Donald Trump and the country’s top elected Republican say they have taken “a very positive step toward unification” of the party after their first meeting.

The high stakes conclave came a week after House of Representatives Speaker Paul Ryan said he was “just not ready” to endorse his own party’s presumptive presidential nominee.

Republican lawmakers are increasingly urging the establishment to rally round their unlikely standard bearer and focus on the battle against probable Democratic nominee Hillary Clinton in November’s election.

Mr Trump and Mr Ryan released a joint statement after Thursday morning’s meeting at the Republican National Committee headquarters in Washington DC.

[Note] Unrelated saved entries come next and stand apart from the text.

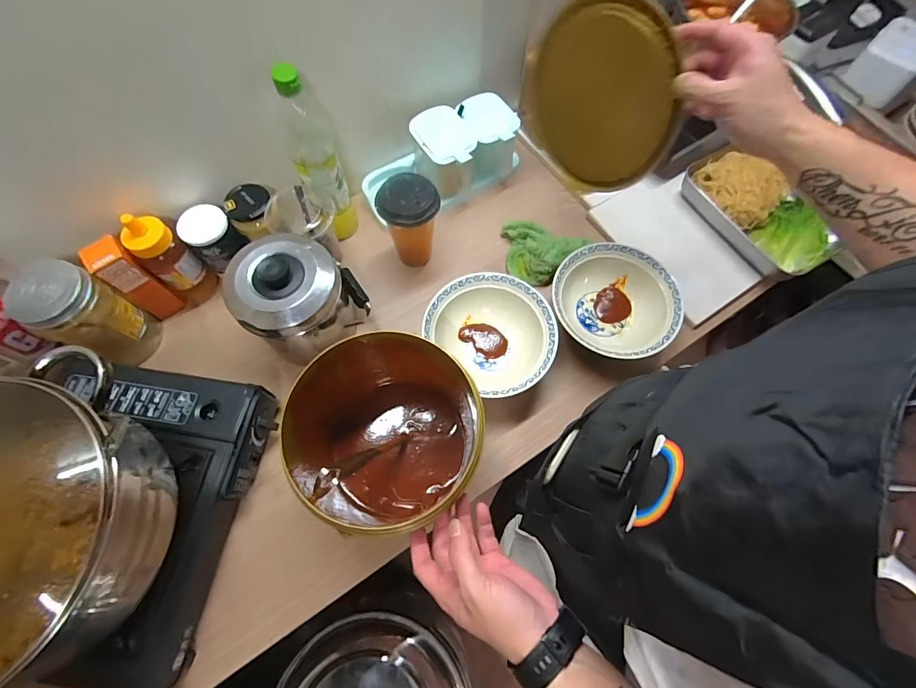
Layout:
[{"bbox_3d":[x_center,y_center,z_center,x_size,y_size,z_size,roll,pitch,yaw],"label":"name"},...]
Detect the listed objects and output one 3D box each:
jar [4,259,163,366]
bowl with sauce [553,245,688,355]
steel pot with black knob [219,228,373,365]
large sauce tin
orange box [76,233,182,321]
[{"bbox_3d":[-0.517,-0.041,0.576,0.100,0.164,0.090,29,70,13],"label":"jar"},{"bbox_3d":[0.230,-0.055,0.624,0.179,0.067,0.176,0,66,1],"label":"bowl with sauce"},{"bbox_3d":[-0.216,-0.067,0.572,0.150,0.154,0.138,0,66,1],"label":"steel pot with black knob"},{"bbox_3d":[-0.085,0.109,0.485,0.173,0.174,0.189,0,66,1],"label":"large sauce tin"},{"bbox_3d":[-0.460,-0.090,0.593,0.033,0.147,0.048,42,73,17],"label":"orange box"}]

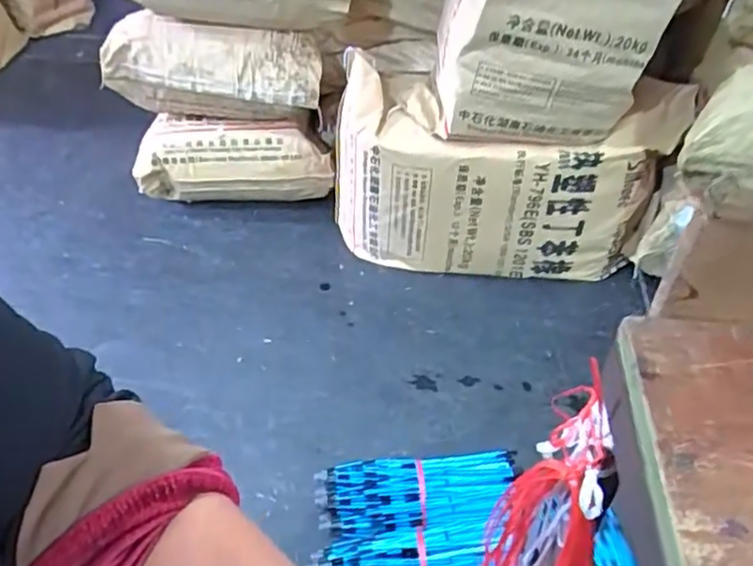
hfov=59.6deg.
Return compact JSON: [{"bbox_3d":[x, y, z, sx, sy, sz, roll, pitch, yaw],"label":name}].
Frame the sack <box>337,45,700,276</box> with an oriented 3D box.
[{"bbox_3d":[0.283,-0.221,1.469,0.752,0.387,0.229,3,42,1],"label":"sack"}]

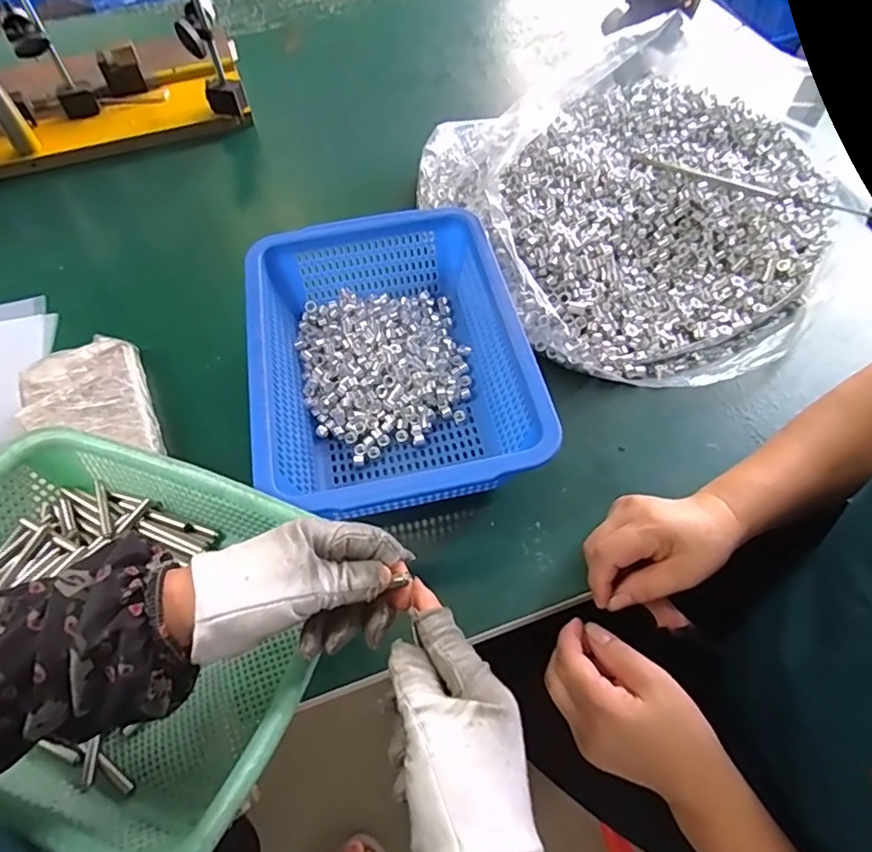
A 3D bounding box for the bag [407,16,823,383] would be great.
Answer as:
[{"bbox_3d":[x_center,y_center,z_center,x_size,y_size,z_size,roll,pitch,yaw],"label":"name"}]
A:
[{"bbox_3d":[0.232,-0.271,0.670,0.428,0.101,0.479,-24,60,-12],"label":"bag"}]

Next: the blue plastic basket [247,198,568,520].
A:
[{"bbox_3d":[-0.042,-0.050,0.539,0.224,0.106,0.302,-12,58,-5],"label":"blue plastic basket"}]

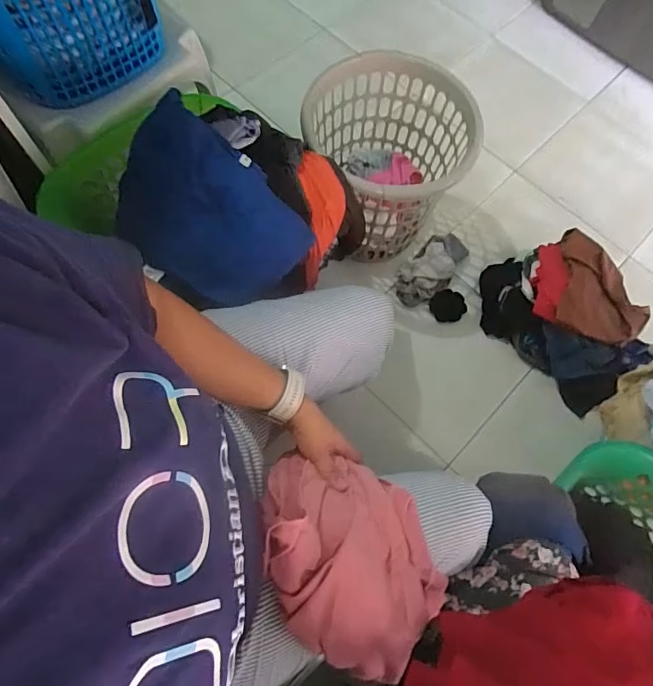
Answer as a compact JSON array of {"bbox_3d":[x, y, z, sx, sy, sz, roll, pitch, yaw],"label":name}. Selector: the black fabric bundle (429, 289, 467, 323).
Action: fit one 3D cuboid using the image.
[{"bbox_3d":[0.313,-0.095,1.194,0.091,0.017,0.080,-5,70,-5],"label":"black fabric bundle"}]

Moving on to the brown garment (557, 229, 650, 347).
[{"bbox_3d":[0.593,-0.106,1.041,0.126,0.124,0.262,-39,76,-15],"label":"brown garment"}]

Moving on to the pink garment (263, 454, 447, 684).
[{"bbox_3d":[0.021,0.212,0.489,0.169,0.136,0.220,-37,76,-15],"label":"pink garment"}]

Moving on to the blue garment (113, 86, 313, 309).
[{"bbox_3d":[-0.177,-0.185,0.669,0.278,0.105,0.192,38,73,10],"label":"blue garment"}]

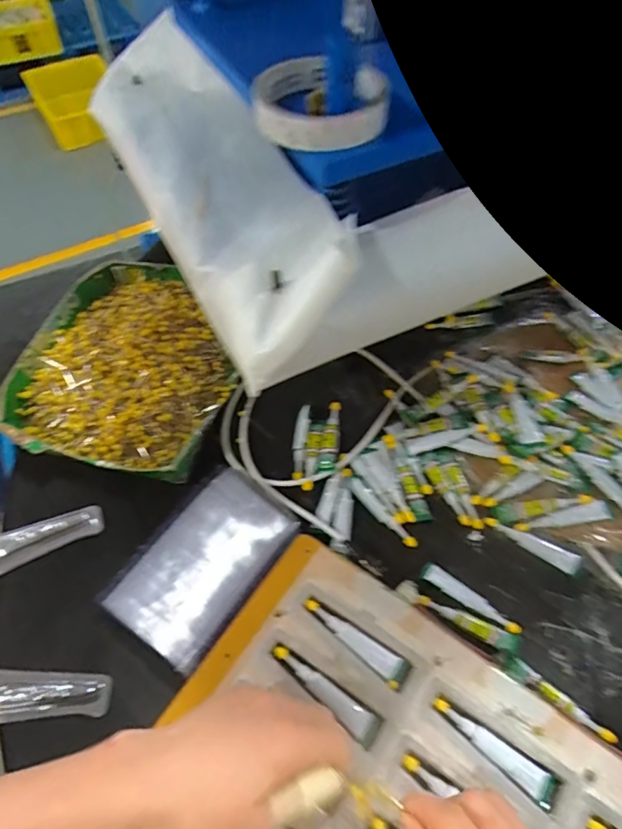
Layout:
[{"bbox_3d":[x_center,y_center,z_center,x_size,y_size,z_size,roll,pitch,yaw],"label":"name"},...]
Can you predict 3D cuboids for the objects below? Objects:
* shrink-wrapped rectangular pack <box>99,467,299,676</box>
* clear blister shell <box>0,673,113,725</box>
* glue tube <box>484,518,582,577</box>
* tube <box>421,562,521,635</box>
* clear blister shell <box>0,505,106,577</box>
[{"bbox_3d":[-0.088,0.122,0.408,0.098,0.023,0.151,31,63,18],"label":"shrink-wrapped rectangular pack"},{"bbox_3d":[-0.213,0.218,0.369,0.113,0.012,0.034,-1,57,0],"label":"clear blister shell"},{"bbox_3d":[0.197,0.115,0.429,0.085,0.005,0.018,25,61,16],"label":"glue tube"},{"bbox_3d":[0.134,0.154,0.403,0.085,0.005,0.018,29,62,18],"label":"tube"},{"bbox_3d":[-0.243,0.110,0.433,0.104,0.018,0.032,-24,60,-14],"label":"clear blister shell"}]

Anti-Trump protester Vaca demonstrates outside RNC headquarters in Washington

A small group of protesters gathered outside Republican HQ

It said they had a “great conversation”.

“While we were honest about our few differences, we recognize that there are also many important areas of common ground,” said the statement.

“We will be having additional discussions, but remain confident there’s a great opportunity to unify our party and win this fall, and we are totally committed to working together to achieve that goal.”

Mr Trump, who was for years a registered Democrat, also met Senate Majority Leader Mitch McConnell and RNC Chairman Reince Priebus, who have both backed Mr Trump.

Mr Priebus said afterwards there had been “very good chemistry” between Mr Trump and Mr Ryan.

On Thursday, Utah Senator Orrin Hatch, the chamber’s longest serving Republican, said he would now support Mr Trump.

Mr Ryan, 46, took up the Speakership last October, pledging to soften the party’s image and reach out to minority groups that traditionally vote Democratic.

But many Republicans have watched in despair as Mr Trump has made controversial remarks about Mexicans and women and called for a temporary ban on Muslims entering the US.

Analysts say Mr Ryan may also privately fear losing his job if Mr Trump leads the Republican party to heavy losses in the general election.

The House Speaker was the running mate with 2012 Republican presidential nominee, Mitt Romney, who is a fierce critic of Mr Trump.

Meanwhile, the Clinton team has been seeking to counter Mr Trump’s portrayal of her as “Crooked Hillary” by demanding he release his tax returns.